Sunscreen in Salad Dressing
Many fast food salad dressings include titanium dioxide. The same chemical that is found in various paints and sunscreens, as well as in typical computer semiconductors.
Fertilizer in Sandwiches
When you have a sandwich at your local diner or fast food restaurant, you might be eating fertilizer. The chemical fertilizer, ammonium sulfate, is added to many commercial sandwich breads and buns in order to feed yeast in the baking process. I mean, what’s a little fertilizer in your food?
Yoga Mats and Shoe Soles
What does a bread bun have in common with your yoga workouts? Why, it’s azodicarbonamide, a chemical found in fast food buns, yoga mats, and the soles of sneakers. But that’s just the tip of the plastic iceberg. Some fast food meals are made up of 70-plus ingredients — most are hard to pronounce, and some are banned as food additives in Europe.

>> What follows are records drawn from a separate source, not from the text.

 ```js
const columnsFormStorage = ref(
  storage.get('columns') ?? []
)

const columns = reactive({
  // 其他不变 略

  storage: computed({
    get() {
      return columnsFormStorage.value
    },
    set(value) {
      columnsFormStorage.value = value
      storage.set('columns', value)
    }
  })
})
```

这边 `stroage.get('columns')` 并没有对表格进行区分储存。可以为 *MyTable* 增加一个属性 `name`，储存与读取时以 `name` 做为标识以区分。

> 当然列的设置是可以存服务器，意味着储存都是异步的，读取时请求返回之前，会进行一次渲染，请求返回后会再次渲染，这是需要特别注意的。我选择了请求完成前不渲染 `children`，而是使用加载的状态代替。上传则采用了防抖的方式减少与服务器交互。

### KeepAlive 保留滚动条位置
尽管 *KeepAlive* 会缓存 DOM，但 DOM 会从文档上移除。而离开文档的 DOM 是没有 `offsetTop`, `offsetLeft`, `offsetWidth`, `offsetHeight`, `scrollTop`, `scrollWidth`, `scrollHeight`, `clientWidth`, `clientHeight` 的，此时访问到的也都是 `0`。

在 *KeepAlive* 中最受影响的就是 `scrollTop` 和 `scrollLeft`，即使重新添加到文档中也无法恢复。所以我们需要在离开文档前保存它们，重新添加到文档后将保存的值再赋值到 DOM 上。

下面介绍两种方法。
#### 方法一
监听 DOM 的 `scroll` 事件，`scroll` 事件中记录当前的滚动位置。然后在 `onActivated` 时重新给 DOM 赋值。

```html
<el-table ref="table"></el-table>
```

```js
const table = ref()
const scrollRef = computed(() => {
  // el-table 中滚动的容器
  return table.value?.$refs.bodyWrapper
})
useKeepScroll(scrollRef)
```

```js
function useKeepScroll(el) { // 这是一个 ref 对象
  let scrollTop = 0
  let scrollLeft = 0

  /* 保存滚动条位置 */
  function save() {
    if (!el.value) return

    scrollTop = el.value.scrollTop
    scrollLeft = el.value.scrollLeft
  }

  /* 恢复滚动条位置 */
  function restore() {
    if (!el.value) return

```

Propylene glycerol is found in antifreeze and, can cause skin and eye irritation. Fast food places use it in their pre-packaged salads to keep the greens crisp.
Beef and Pork in Yogurt
There are many benefits to be had by eating yogurt. It can keep you regular, supply some of your daily calcium and protein, and still tastes like dessert. But no one talks about how many popular brands of yogurt contain stearic acid and glycerin, which come from beef and pork by-products.
Ammonia in Hamburgers
Tainted beef isn’t just disgusting, it’s deadly. The fatty, low-quality meat served at fast food joints is more likely to contain E. coli and salmonella, so it’s treated in ammonia before being cooked and served. Yes, the same ammonia used to clean ovens and floors, and the same ammonia that can be poisonous if ingested, and harmful to exposed skin. If you think a burger smells gross when it’s cooked, imagine the chemical fumes when it’s raw.
Beef Fat in Snacks
When it comes to snack cakes, you really don’t want to know what you’re eating or where it comes from. They’re full of ingredients meant to last at least a month on the convenience store shelf, and can do so because they don’t contain any actual dairy products. Unlike, you know, actual cakes. That creamy center is actually made of animal shortening that contains beef fat.

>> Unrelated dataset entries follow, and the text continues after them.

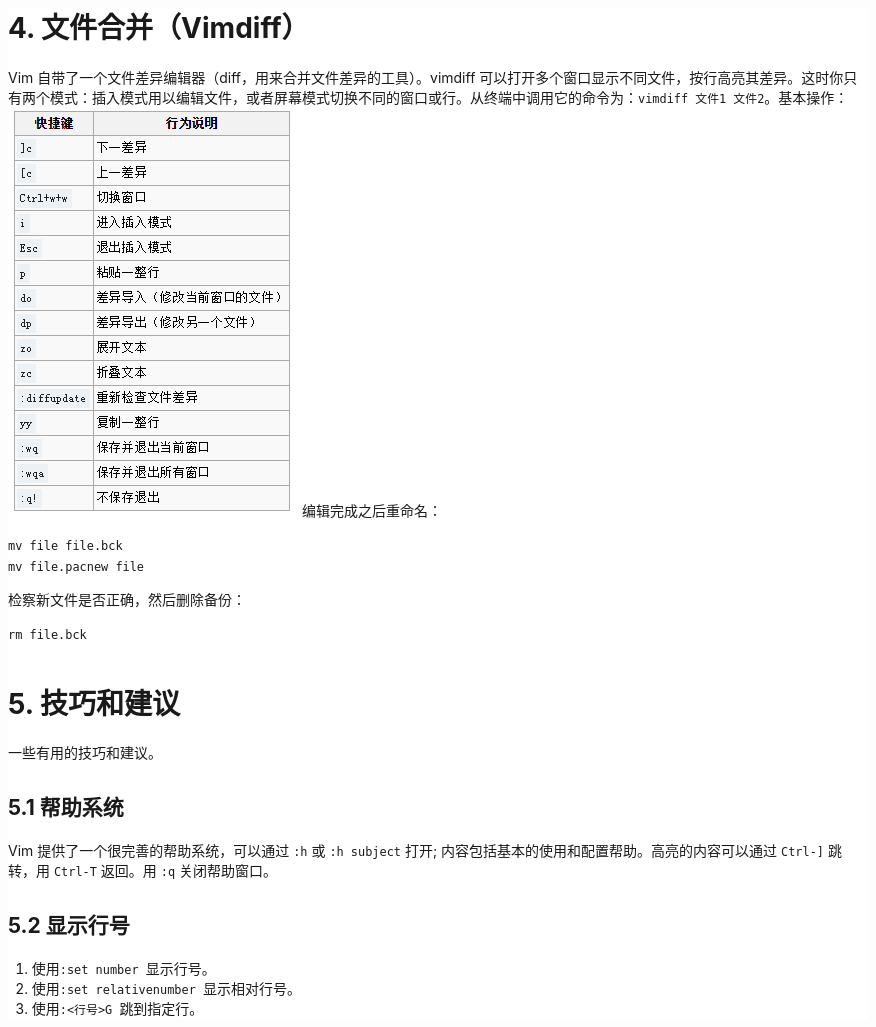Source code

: # 4. 文件合并（Vimdiff）
Vim 自带了一个文件差异编辑器（diff，用来合并文件差异的工具）。vimdiff 可以打开多个窗口显示不同文件，按行高亮其差异。这时你只有两个模式：插入模式用以编辑文件，或者屏幕模式切换不同的窗口或行。从终端中调用它的命令为：`vimdiff 文件1 文件2`。基本操作：
![](images/2.png)
编辑完成之后重命名：

```
mv file file.bck
mv file.pacnew file
```

检察新文件是否正确，然后删除备份：

```
rm file.bck
```

# 5. 技巧和建议
一些有用的技巧和建议。

## 5.1 帮助系统
Vim 提供了一个很完善的帮助系统，可以通过 `:h` 或 `:h subject` 打开; 内容包括基本的使用和配置帮助。高亮的内容可以通过 `Ctrl-]` 跳转，用 `Ctrl-T` 返回。用 `:q` 关闭帮助窗口。

## 5.2 显示行号
1. 使用`:set number `显示行号。
2. 使用`:set relativenumber `显示相对行号。
3. 使用`:<行号>G `跳到指定行。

Wood in Cereal…and Everything Else
Most of what you buy at the grocery store, from syrup to cereal, is made of wood. Cellulose comes in a variety of forms, but it all works the same way. It’s a cheap, organic filler used in place of real ingredients. Plus it adds fiber to meals, so it can be advertised as healthy. The issue isn’t that cellulose is bad for you. It’s that you’re paying for food, but eating wood.
The good news is that L-cysteine, a flavor enhancer and dough softener used in many breads, is all natural. The bad news is that it comes from hair and feathers. If you’re still reading this, the great news, or maybe it’s bad, is that the majority of the hair used, usually comes from humans just like you.

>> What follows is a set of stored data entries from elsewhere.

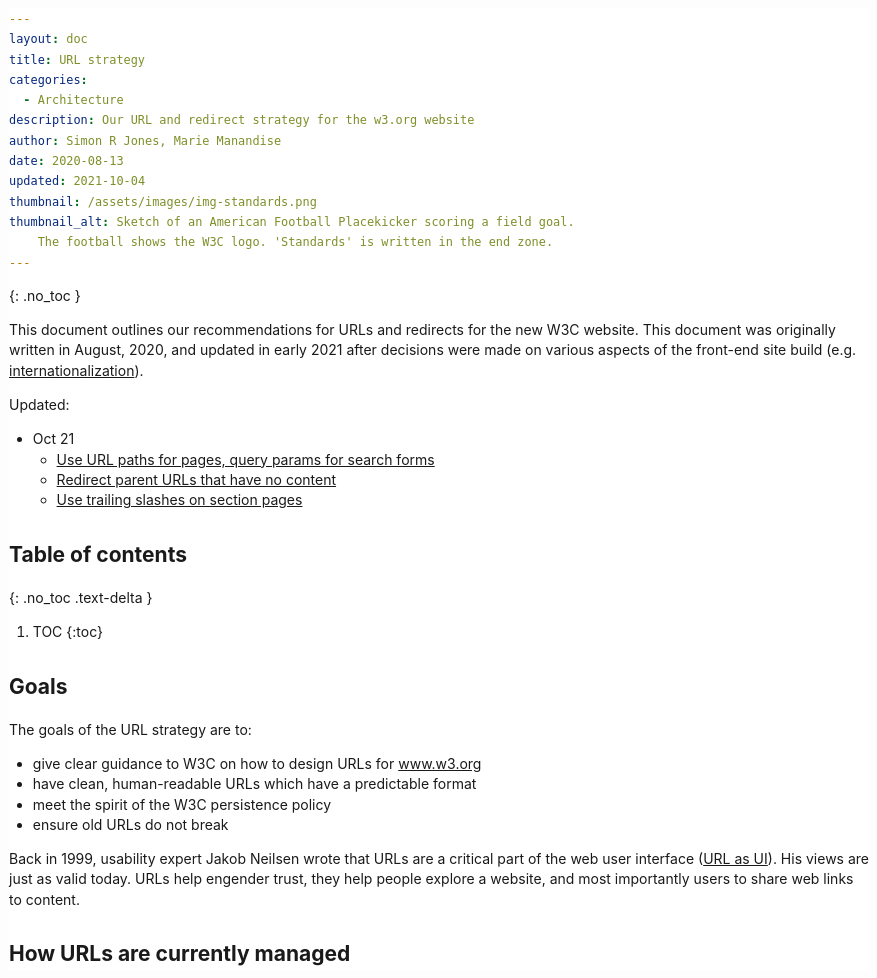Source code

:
 ```yaml
---
layout: doc
title: URL strategy
categories:
  - Architecture
description: Our URL and redirect strategy for the w3.org website
author: Simon R Jones, Marie Manandise
date: 2020-08-13
updated: 2021-10-04
thumbnail: /assets/images/img-standards.png
thumbnail_alt: Sketch of an American Football Placekicker scoring a field goal.
    The football shows the W3C logo. 'Standards' is written in the end zone.
---
```


{: .no_toc }

This document outlines our recommendations for URLs and redirects for the new W3C website. This document was originally 
written in August, 2020, and updated in early 2021 after decisions were made on various aspects of the front-end site 
build (e.g. [internationalization](/docs/internationalization-approach-agreed/)).

Updated:
* Oct 21
    * [Use URL paths for pages, query params for search forms](#use-url-paths-for-pages-query-params-for-search-forms)
    * [Redirect parent URLs that have no content](#redirect-parent-urls-that-have-no-content)
    * [Use trailing slashes on section pages](#use-trailing-slashes-on-section-pages)

## Table of contents
{: .no_toc .text-delta }

1. TOC
{:toc}
   
## Goals

The goals of the URL strategy are to:

*   give clear guidance to W3C on how to design URLs for www.w3.org
*   have clean, human-readable URLs which have a predictable format
*   meet the spirit of the W3C persistence policy
*   ensure old URLs do not break

Back in 1999, usability expert Jakob Neilsen wrote that URLs are a critical part of the web user interface ([URL as UI](https://www.nngroup.com/articles/url-as-ui/)). 
His views are just as valid today. URLs help engender trust, they help people explore a website, and most importantly 
users to share web links to content.

## How URLs are currently managed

Most of the weird additives in our food are designed to keep them edible, or at least, salable, longer. Some food survival is the product of using silicon dioxide as an anti-caking agent. It is typically used in fast-food buffalo wings, and chili so they can stay in a heater for days at a time.
Many people think that takeout tacos taste like cat food laced with MSG and artificial flavoring. But it’s the rice you should be worried about. It’s covered in dimethylpolysiloxane, a clear, non-flammable chemical also found in adhesives and caulk. Talk about sticky rice.
Shellac in Candy
The shellac found in furniture polish and varnish gets its shine from the secretions of the sap-sucking shellac beetle, Laccifer lacca. That wouldn’t be too gross, if shellac weren’t also used in stuff we ingest. The polish is used to shine apples and give candy, like jelly beans, a nice gleam. Pills and tablets are also coated in shellac so they’re easier to swallow.
Bug Poison in Condiments
Love those fast food condiments? What about glazes for fast food salads? Well, it turns out that many condiments contain propylene glycol alginate. The additive is commonly used as a food thickener and stabilizer, as well as a killing and preserving agent in insect traps and a lubricant in a bunch of inedible treats, like massage oil. Propylene glycol is thus deemed safe for human consumption, but it is illegal to put it in cat food. Sounds like cat food may have higher standards than we thought.